● Goal: Output the data verbatim, from its start through the line containing "fitnessFunction -> interferences", both ends included, and leave the pictures out.
───── The input ─────
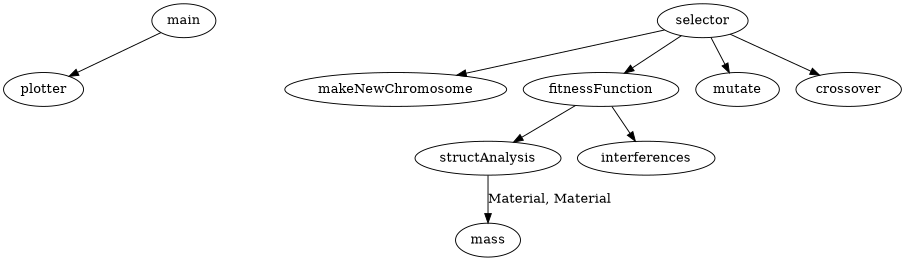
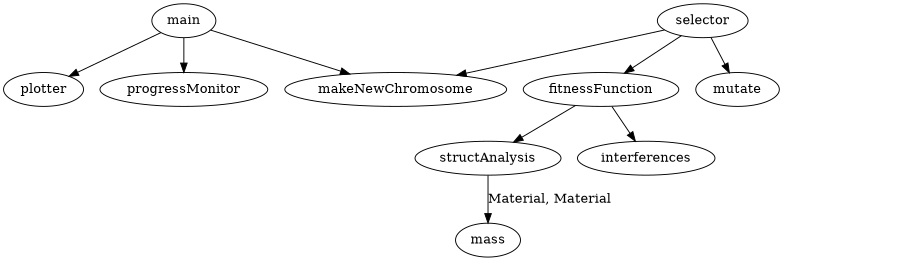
  digraph {
    main
    makeNewChromosome
    plotter
+   progressMonitor
    selector
    mutate
-   crossover
    fitnessFunction
    structAnalysis
    interferences
    mass
+   main -> makeNewChromosome
    main -> plotter
+   main -> progressMonitor
    selector -> makeNewChromosome
    selector -> mutate
-   selector -> crossover
    selector -> fitnessFunction
    fitnessFunction -> structAnalysis
    fitnessFunction -> interferences
    structAnalysis -> mass [label="Material, Material"]
  }
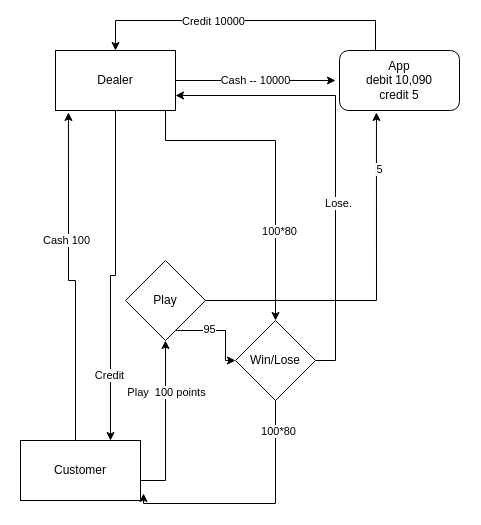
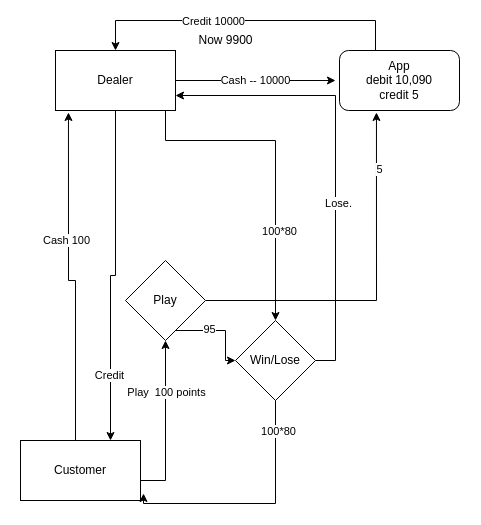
  <mxCell id="0" />
  <mxCell id="1" parent="0" />
  <mxCell id="2" style="edgeStyle=orthogonalEdgeStyle;rounded=0;orthogonalLoop=1;jettySize=auto;html=1;entryX=0.5;entryY=0;entryDx=0;entryDy=0;" edge="1" parent="1" source="4" target="15"><mxGeometry relative="1" as="geometry"><Array as="points"><mxPoint x="375" y="20" /><mxPoint x="115" y="20" /></Array></mxGeometry></mxCell>
  <mxCell id="3" value="Credit 10000" style="edgeLabel;html=1;align=center;verticalAlign=middle;resizable=0;points=[];" vertex="1" connectable="0" parent="2"><mxGeometry x="0.205" relative="1" as="geometry"><mxPoint as="offset" /></mxGeometry></mxCell>
  <mxCell id="4" value="App&lt;br&gt;debit 10,090&lt;br&gt;credit 5" style="rounded=1;whiteSpace=wrap;html=1;" vertex="1" parent="1"><mxGeometry x="339" y="50" width="120" height="60" as="geometry" /></mxCell>
  <mxCell id="5" style="edgeStyle=orthogonalEdgeStyle;rounded=0;orthogonalLoop=1;jettySize=auto;html=1;entryX=0.108;entryY=1.033;entryDx=0;entryDy=0;entryPerimeter=0;" edge="1" parent="1" source="9" target="15"><mxGeometry relative="1" as="geometry"><mxPoint x="75" y="350" as="targetPoint" /><Array as="points"><mxPoint x="75" y="280" /><mxPoint x="68" y="280" /></Array></mxGeometry></mxCell>
  <mxCell id="6" value="Cash 100" style="edgeLabel;html=1;align=center;verticalAlign=middle;resizable=0;points=[];" vertex="1" connectable="0" parent="5"><mxGeometry x="0.24" y="2" relative="1" as="geometry"><mxPoint as="offset" /></mxGeometry></mxCell>
  <mxCell id="7" style="edgeStyle=orthogonalEdgeStyle;rounded=0;orthogonalLoop=1;jettySize=auto;html=1;entryX=0.5;entryY=1;entryDx=0;entryDy=0;" edge="1" parent="1" source="9" target="20"><mxGeometry relative="1" as="geometry"><Array as="points"><mxPoint x="165" y="480" /></Array></mxGeometry></mxCell>
  <mxCell id="8" value="Play&amp;nbsp; 100 points" style="edgeLabel;html=1;align=center;verticalAlign=middle;resizable=0;points=[];" vertex="1" connectable="0" parent="7"><mxGeometry x="0.377" relative="1" as="geometry"><mxPoint as="offset" /></mxGeometry></mxCell>
  <mxCell id="9" value="Customer" style="rounded=0;whiteSpace=wrap;html=1;" vertex="1" parent="1"><mxGeometry x="20" y="440" width="120" height="60" as="geometry" /></mxCell>
  <mxCell id="10" value="Cash -- 10000" style="edgeStyle=orthogonalEdgeStyle;rounded=0;orthogonalLoop=1;jettySize=auto;html=1;" edge="1" parent="1" source="15"><mxGeometry relative="1" as="geometry"><mxPoint x="335" y="80" as="targetPoint" /></mxGeometry></mxCell>
  <mxCell id="11" style="edgeStyle=orthogonalEdgeStyle;rounded=0;orthogonalLoop=1;jettySize=auto;html=1;entryX=0.75;entryY=0;entryDx=0;entryDy=0;" edge="1" parent="1" source="15" target="9"><mxGeometry relative="1" as="geometry" /></mxCell>
  <mxCell id="12" value="Credit" style="edgeLabel;html=1;align=center;verticalAlign=middle;resizable=0;points=[];" vertex="1" connectable="0" parent="11"><mxGeometry x="0.606" y="-2" relative="1" as="geometry"><mxPoint as="offset" /></mxGeometry></mxCell>
  <mxCell id="13" style="edgeStyle=orthogonalEdgeStyle;rounded=0;orthogonalLoop=1;jettySize=auto;html=1;" edge="1" parent="1" source="15" target="25"><mxGeometry relative="1" as="geometry"><Array as="points"><mxPoint x="165" y="140" /><mxPoint x="275" y="140" /></Array></mxGeometry></mxCell>
  <mxCell id="14" value="100*80" style="edgeLabel;html=1;align=center;verticalAlign=middle;resizable=0;points=[];" vertex="1" connectable="0" parent="13"><mxGeometry x="0.438" y="3" relative="1" as="geometry"><mxPoint as="offset" /></mxGeometry></mxCell>
  <mxCell id="15" value="Dealer" style="rounded=0;whiteSpace=wrap;html=1;" vertex="1" parent="1"><mxGeometry x="55" y="50" width="120" height="60" as="geometry" /></mxCell>
  <mxCell id="16" style="edgeStyle=orthogonalEdgeStyle;rounded=0;orthogonalLoop=1;jettySize=auto;html=1;entryX=0;entryY=0.5;entryDx=0;entryDy=0;" edge="1" parent="1" source="20" target="25"><mxGeometry relative="1" as="geometry"><Array as="points"><mxPoint x="225" y="330" /><mxPoint x="225" y="360" /></Array></mxGeometry></mxCell>
  <mxCell id="17" value="95" style="edgeLabel;html=1;align=center;verticalAlign=middle;resizable=0;points=[];" vertex="1" connectable="0" parent="16"><mxGeometry x="-0.259" y="2" relative="1" as="geometry"><mxPoint as="offset" /></mxGeometry></mxCell>
  <mxCell id="18" style="edgeStyle=orthogonalEdgeStyle;rounded=0;orthogonalLoop=1;jettySize=auto;html=1;entryX=0.308;entryY=1.033;entryDx=0;entryDy=0;entryPerimeter=0;" edge="1" parent="1" source="20" target="4"><mxGeometry relative="1" as="geometry" /></mxCell>
  <mxCell id="19" value="5" style="edgeLabel;html=1;align=center;verticalAlign=middle;resizable=0;points=[];" vertex="1" connectable="0" parent="18"><mxGeometry x="0.682" y="-3" relative="1" as="geometry"><mxPoint as="offset" /></mxGeometry></mxCell>
  <mxCell id="20" value="Play" style="rhombus;whiteSpace=wrap;html=1;" vertex="1" parent="1"><mxGeometry x="125" y="260" width="80" height="80" as="geometry" /></mxCell>
  <mxCell id="21" style="edgeStyle=orthogonalEdgeStyle;rounded=0;orthogonalLoop=1;jettySize=auto;html=1;entryX=1.025;entryY=0.883;entryDx=0;entryDy=0;entryPerimeter=0;" edge="1" parent="1" source="25" target="9"><mxGeometry relative="1" as="geometry"><Array as="points"><mxPoint x="275" y="503" /></Array></mxGeometry></mxCell>
  <mxCell id="22" value="100*80" style="edgeLabel;html=1;align=center;verticalAlign=middle;resizable=0;points=[];" vertex="1" connectable="0" parent="21"><mxGeometry x="-0.758" y="2" relative="1" as="geometry"><mxPoint as="offset" /></mxGeometry></mxCell>
  <mxCell id="23" style="edgeStyle=orthogonalEdgeStyle;rounded=0;orthogonalLoop=1;jettySize=auto;html=1;entryX=1;entryY=0.75;entryDx=0;entryDy=0;" edge="1" parent="1" source="25" target="15"><mxGeometry relative="1" as="geometry"><Array as="points"><mxPoint x="335" y="360" /><mxPoint x="335" y="95" /></Array></mxGeometry></mxCell>
  <mxCell id="24" value="Lose." style="edgeLabel;html=1;align=center;verticalAlign=middle;resizable=0;points=[];" vertex="1" connectable="0" parent="23"><mxGeometry x="-0.2" y="-2" relative="1" as="geometry"><mxPoint as="offset" /></mxGeometry></mxCell>
  <mxCell id="25" value="Win/Lose" style="rhombus;whiteSpace=wrap;html=1;" vertex="1" parent="1"><mxGeometry x="235" y="320" width="80" height="80" as="geometry" /></mxCell>
+ <mxCell id="26" value="Now 9900" style="text;html=1;align=center;verticalAlign=middle;resizable=0;points=[];autosize=1;strokeColor=none;fillColor=none;" vertex="1" parent="1"><mxGeometry x="190" y="30" width="70" height="20" as="geometry" /></mxCell>
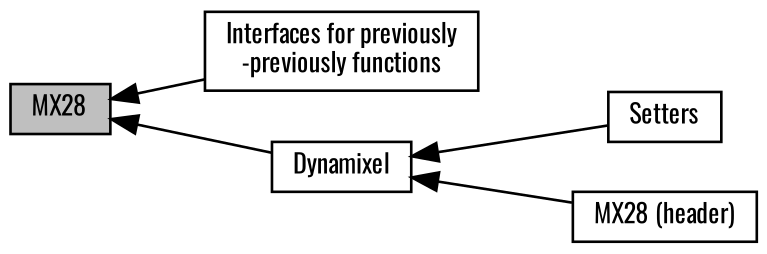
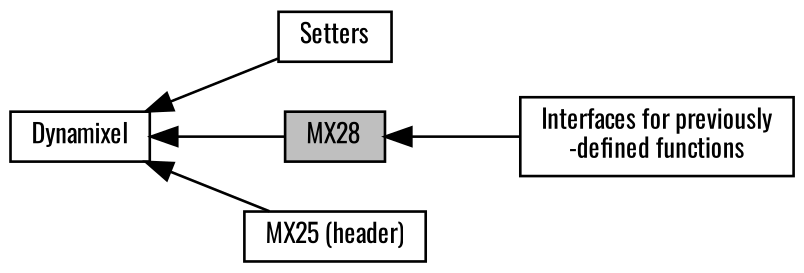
  digraph {
    fontname=Oswald
    rankdir=LR
    node [color=black fillcolor=white fontname=Oswald fontsize=10 shape=record style=filled]
    edge [dir=back fontname=Oswald fontsize=10 labelfontname=Helvetica labelfontsize=10 shape=plaintext style=solid]
-   n1 [height=0.2 label="Interfaces for previously\l-previously functions" width=0.4]
+   n1 [height=0.2 label="Interfaces for previously\l-defined functions" width=0.4]
    n2 [height=0.2 label=Setters width=0.4]
    n3 [fillcolor=grey75 fontcolor=black height=0.2 label=MX28 width=0.4]
-   n4 [height=0.2 label="MX28 (header)" width=0.4]
+   n4 [height=0.2 label="MX25 (header)" width=0.4]
    n5 [height=0.2 label=Dynamixel width=0.4]
    n3 -> n1
    n5 -> n2
-   n3 -> n5
+   n5 -> n3
    n5 -> n4
  }
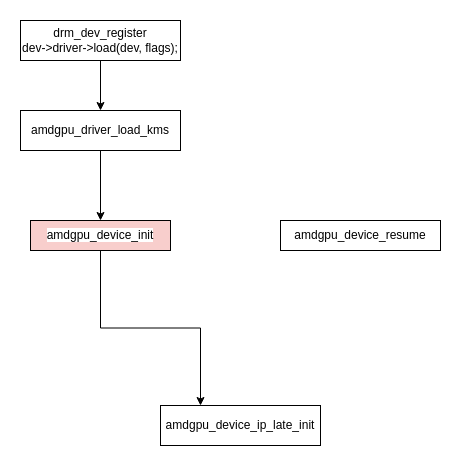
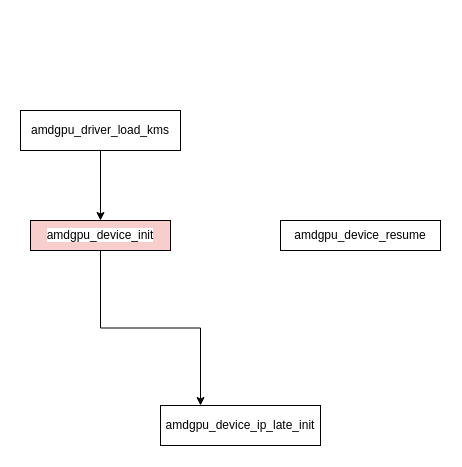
  <mxCell id="0" />
  <mxCell id="1" parent="0" />
  <mxCell id="2" style="edgeStyle=orthogonalEdgeStyle;rounded=0;orthogonalLoop=1;jettySize=auto;html=1;entryX=0.25;entryY=0;entryDx=0;entryDy=0;" edge="1" parent="1" source="3" target="4"><mxGeometry relative="1" as="geometry" /></mxCell>
  <mxCell id="3" value="&lt;div style=&quot;line-height: 19px&quot;&gt;&lt;span style=&quot;text-align: left ; background-color: rgb(255 , 255 , 255)&quot;&gt;&lt;font style=&quot;font-size: 12px&quot;&gt;amdgpu_device_init&lt;/font&gt;&lt;/span&gt;&lt;br&gt;&lt;/div&gt;" style="rounded=0;whiteSpace=wrap;html=1;fillColor=#f8cecc;" vertex="1" parent="1"><mxGeometry x="30" y="220" width="140" height="30" as="geometry" /></mxCell>
  <mxCell id="4" value="&lt;div style=&quot;line-height: 19px&quot;&gt;&lt;span style=&quot;text-align: left&quot;&gt;amdgpu_device_ip_late_init&lt;/span&gt;&lt;br&gt;&lt;/div&gt;" style="rounded=0;whiteSpace=wrap;html=1;" vertex="1" parent="1"><mxGeometry x="160" y="405" width="160" height="40" as="geometry" /></mxCell>
  <mxCell id="5" value="&lt;div style=&quot;line-height: 19px&quot;&gt;&lt;span style=&quot;text-align: left&quot;&gt;amdgpu_device_resume&lt;/span&gt;&lt;br&gt;&lt;/div&gt;" style="rounded=0;whiteSpace=wrap;html=1;" vertex="1" parent="1"><mxGeometry x="280" y="220" width="160" height="30" as="geometry" /></mxCell>
  <mxCell id="6" style="edgeStyle=orthogonalEdgeStyle;rounded=0;orthogonalLoop=1;jettySize=auto;html=1;" edge="1" parent="1" source="7" target="3"><mxGeometry relative="1" as="geometry" /></mxCell>
  <mxCell id="7" value="&lt;span style=&quot;text-align: left&quot;&gt;amdgpu_driver_load_kms&lt;/span&gt;" style="rounded=0;whiteSpace=wrap;html=1;" vertex="1" parent="1"><mxGeometry x="20" y="110" width="160" height="40" as="geometry" /></mxCell>
- <mxCell id="8" style="edgeStyle=orthogonalEdgeStyle;rounded=0;orthogonalLoop=1;jettySize=auto;html=1;entryX=0.5;entryY=0;entryDx=0;entryDy=0;" edge="1" parent="1" source="9" target="7"><mxGeometry relative="1" as="geometry" /></mxCell>
- <mxCell id="9" value="&lt;span style=&quot;text-align: left&quot;&gt;drm_dev_register&lt;br&gt;&lt;/span&gt;&lt;span style=&quot;text-align: left&quot;&gt;dev-&amp;gt;driver-&amp;gt;load(dev, flags);&lt;/span&gt;&lt;span style=&quot;text-align: left&quot;&gt;&lt;br&gt;&lt;/span&gt;" style="rounded=0;whiteSpace=wrap;html=1;" vertex="1" parent="1"><mxGeometry x="20" y="20" width="160" height="40" as="geometry" /></mxCell>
─────
● Output of the task:
  digraph {
    main
    makeNewChromosome
    plotter
+   progressMonitor
    selector
    mutate
-   crossover
    fitnessFunction
    structAnalysis
    interferences
    mass
+   main -> makeNewChromosome
    main -> plotter
+   main -> progressMonitor
    selector -> makeNewChromosome
    selector -> mutate
-   selector -> crossover
    selector -> fitnessFunction
    fitnessFunction -> structAnalysis
    fitnessFunction -> interferences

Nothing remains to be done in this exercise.